処理文脈 しょりぶんみゃく 対話処理の過程で蓄積される文脈情報。各カスタムプロンプトが処理中に保持する状態を指す。

A.7 階層間関係の性質

用語 読み 定義
独立性 どくりつせい 各カスタムプロンプトが独立した単位として存在し、あるモジュールの変更が他のモジュールの内容に影響を与えない性質。
互換性 ごかんせい 同一階層内のカスタムプロンプトが交換可能な形式で記述され、切り替えがシステム全体の動作を損なわない性質。
選択性 せんたくせい サブおよびスモールカスタムプロンプトが、対話の文脈や目的に応じて選択的にロード・アンロードされる性質。
拡張性 かくちょうせい 新たなカスタムプロンプトの追加が、既存のモジュールや階層構造に影響を与えることなく行える性質。

A.8 設計原則

用語 読み 定義
非破壊的拡張 ひはかいてきかくちょう 既存のプラットフォーム機能を書き換えず、その上に拡張層として機能を追加する設計原則。
階層的独立性 かいそうてきどくりつせい 各階層のカスタムプロンプトが独立して作成・更新・削除可能であり、部分的変更が全体を壊さない設計原則。
動的構成 どうてきこうせい 対話の文脈や目的に応じて、必要なモジュールのみが選択的にロード・アンロードされる設計原則。

A.9 実装要件

用語 読み 定義
最小実装要件 さいしょうじっそうようけん グローバルカスタムシステムの核心的機能を成立させるために、プラットフォームが最低限提供しなければならない条件。
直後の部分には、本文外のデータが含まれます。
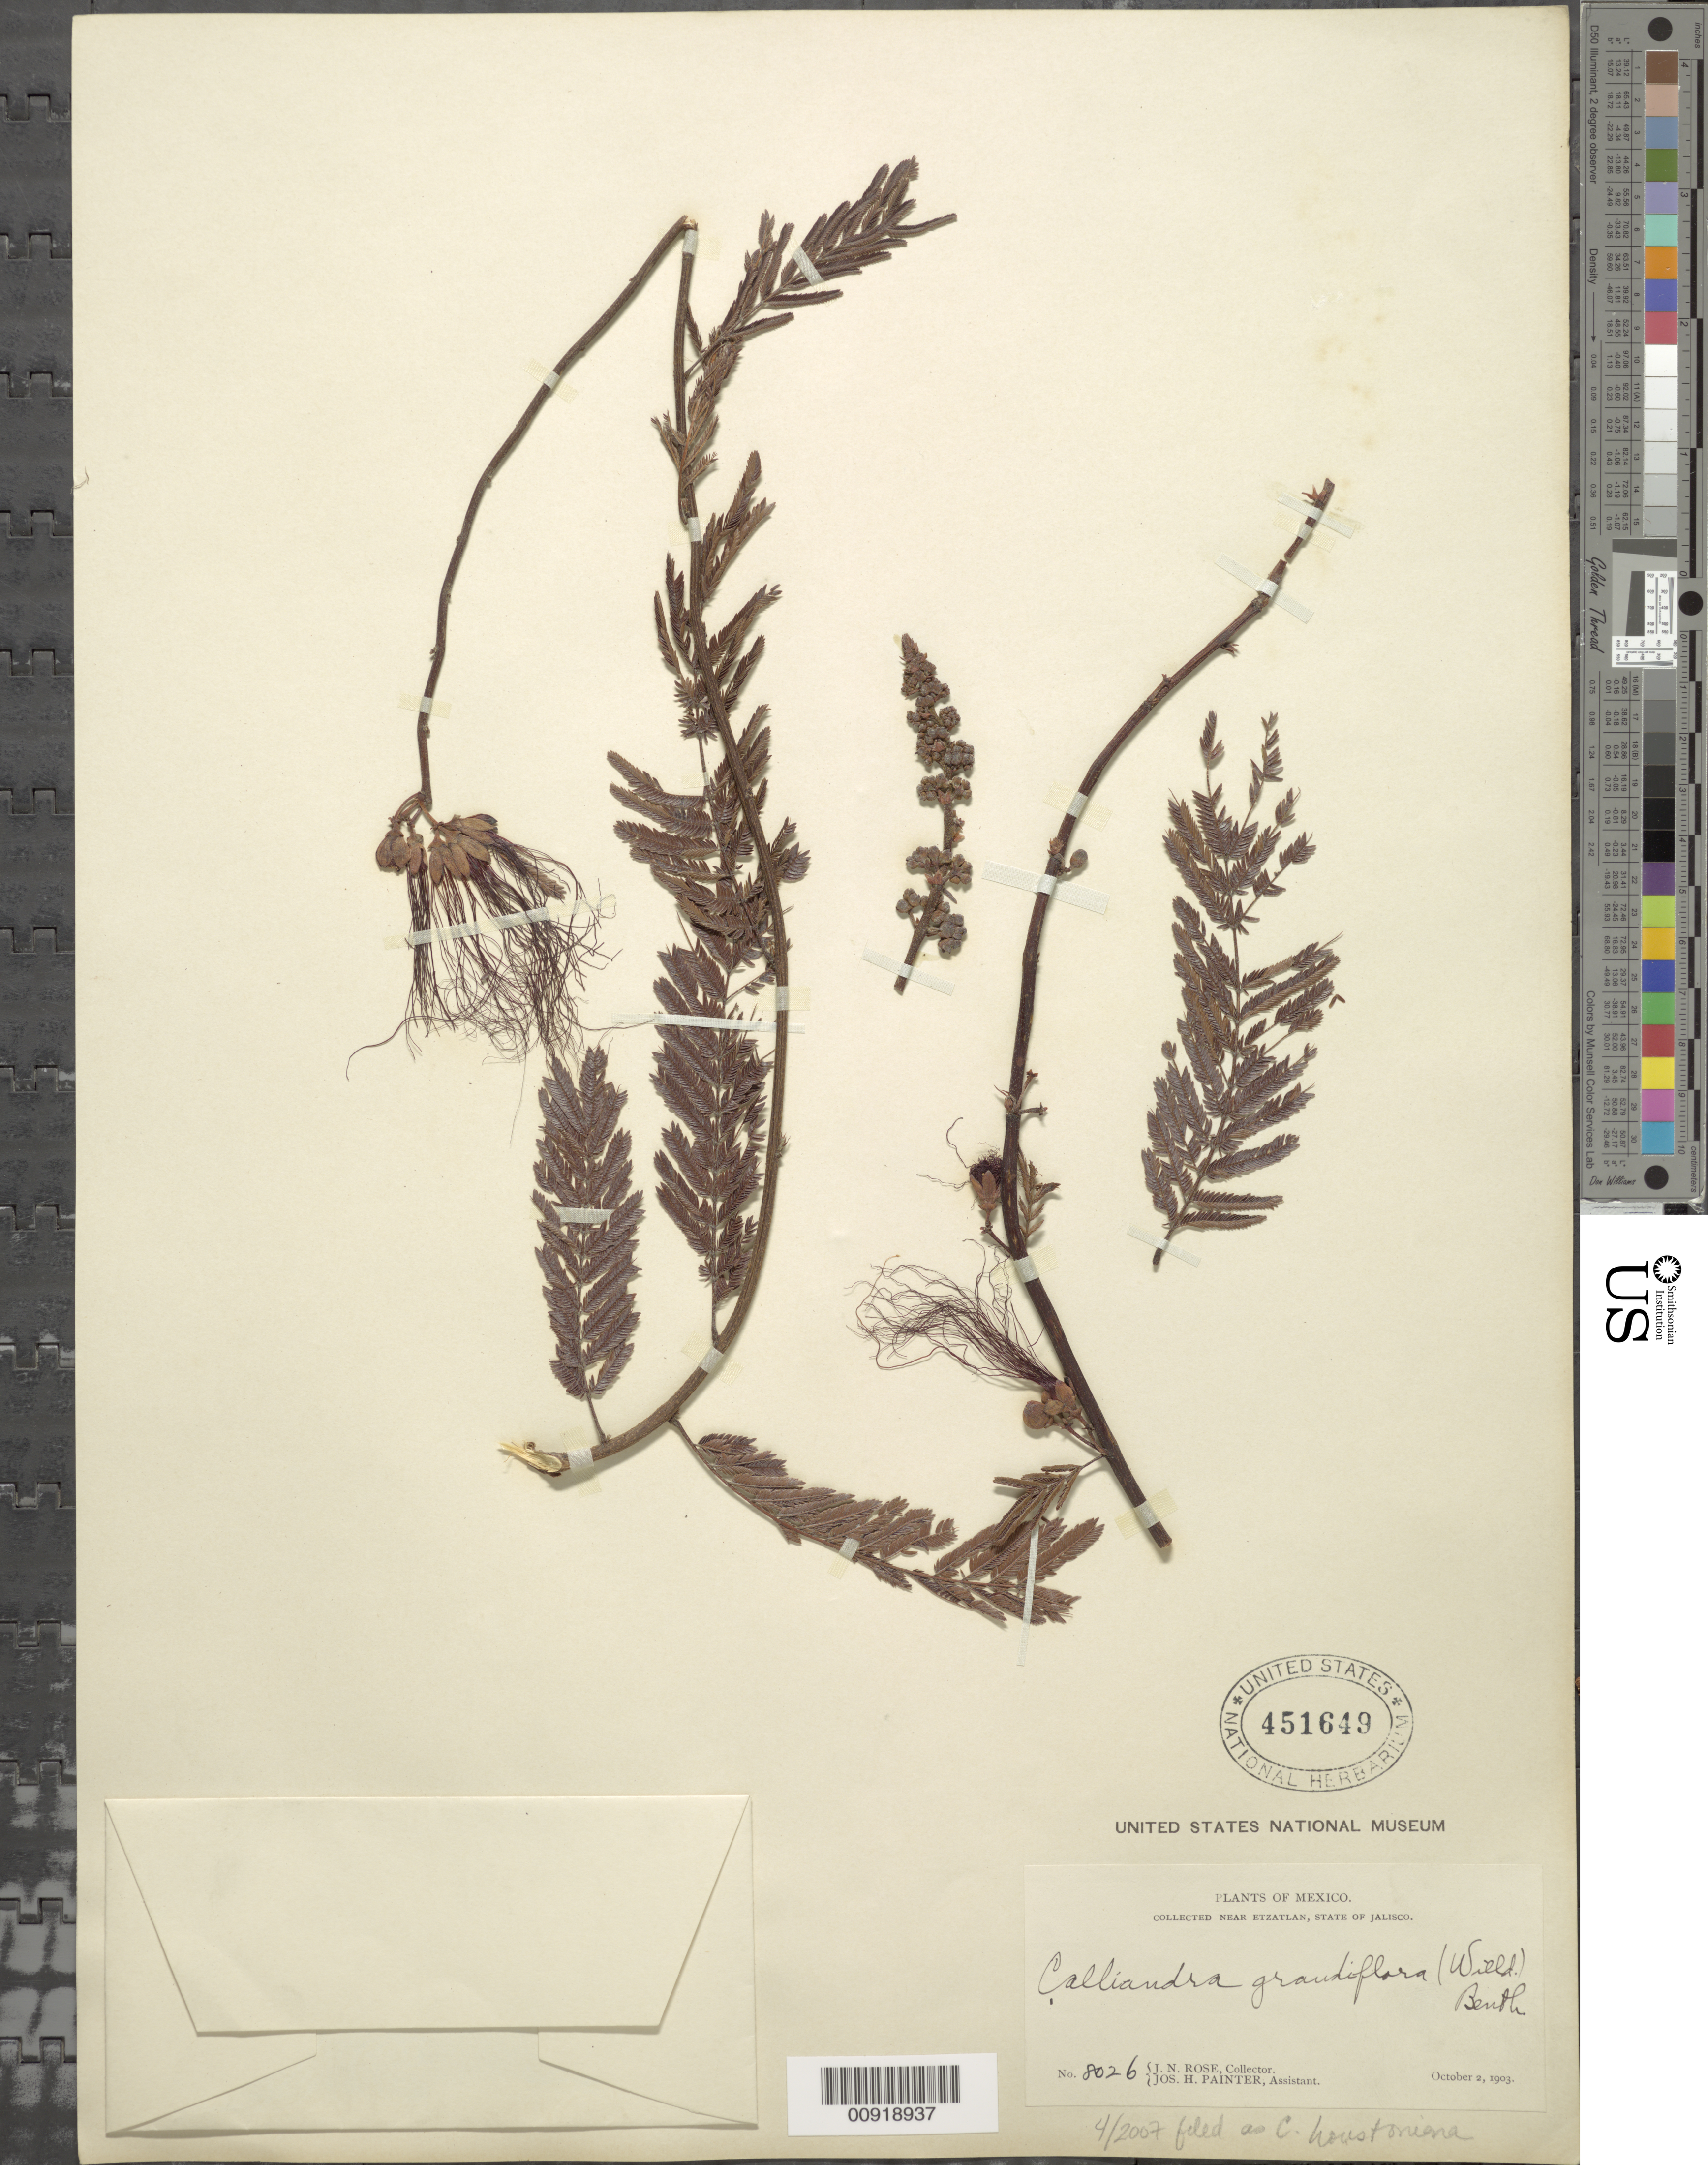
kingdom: Plantae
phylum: Tracheophyta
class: Magnoliopsida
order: Fabales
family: Fabaceae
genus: Calliandra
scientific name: Calliandra houstoniana var. anomala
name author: (Kunth) Barneby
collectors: J. N. Rose & J. H. Painter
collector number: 8026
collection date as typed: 02 Oct 1903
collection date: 1903-10-02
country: Mexico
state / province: Jalisco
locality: Near Etzatlan, State of Jalisco.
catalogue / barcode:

全てが満たされない場合、本システムは動作しない。
推奨実装要件 すいしょうじっそうようけん グローバルカスタムシステムの全機能を完全に発揮するために望ましい条件。満たされない場合も基本機能は動作するが、一部機能が制限される。

A.10 外部環境

用語 読み 定義
既存システム きぞんしすてむ グローバルカスタムシステムがロードされていない状態のプラットフォーム本来の動作環境。
チャットインスタンス ちゃっといんすたんす ユーザーとAIの間で行われる一つの対話セッション。
ガイドライン がいどらいん プラットフォームが定める応答の制約・方針。レンダラインによる可視化の対象となる。
プラットフォーム ぷらっとふぉーむ AIとの対話機能を提供するサービス環境の総称。本仕様書は特定のプラットフォームに依存しない。

A.11 矛盾解決

用語 読み 定義
矛盾 むじゅん 複数の階層の指示が論理的に両立不可能な状態。上位階層の指示を具体化している場合は矛盾とみなさない。
優先順位解決 ゆうせんじゅんいかいけつ 矛盾が検出された場合に、上位階層の指示を優先する規則に基づいて矛盾を解消すること。
具体化 ぐたいか 下位階層の指示が上位階層の指示をより詳細に規定している関係。矛盾とは区別される。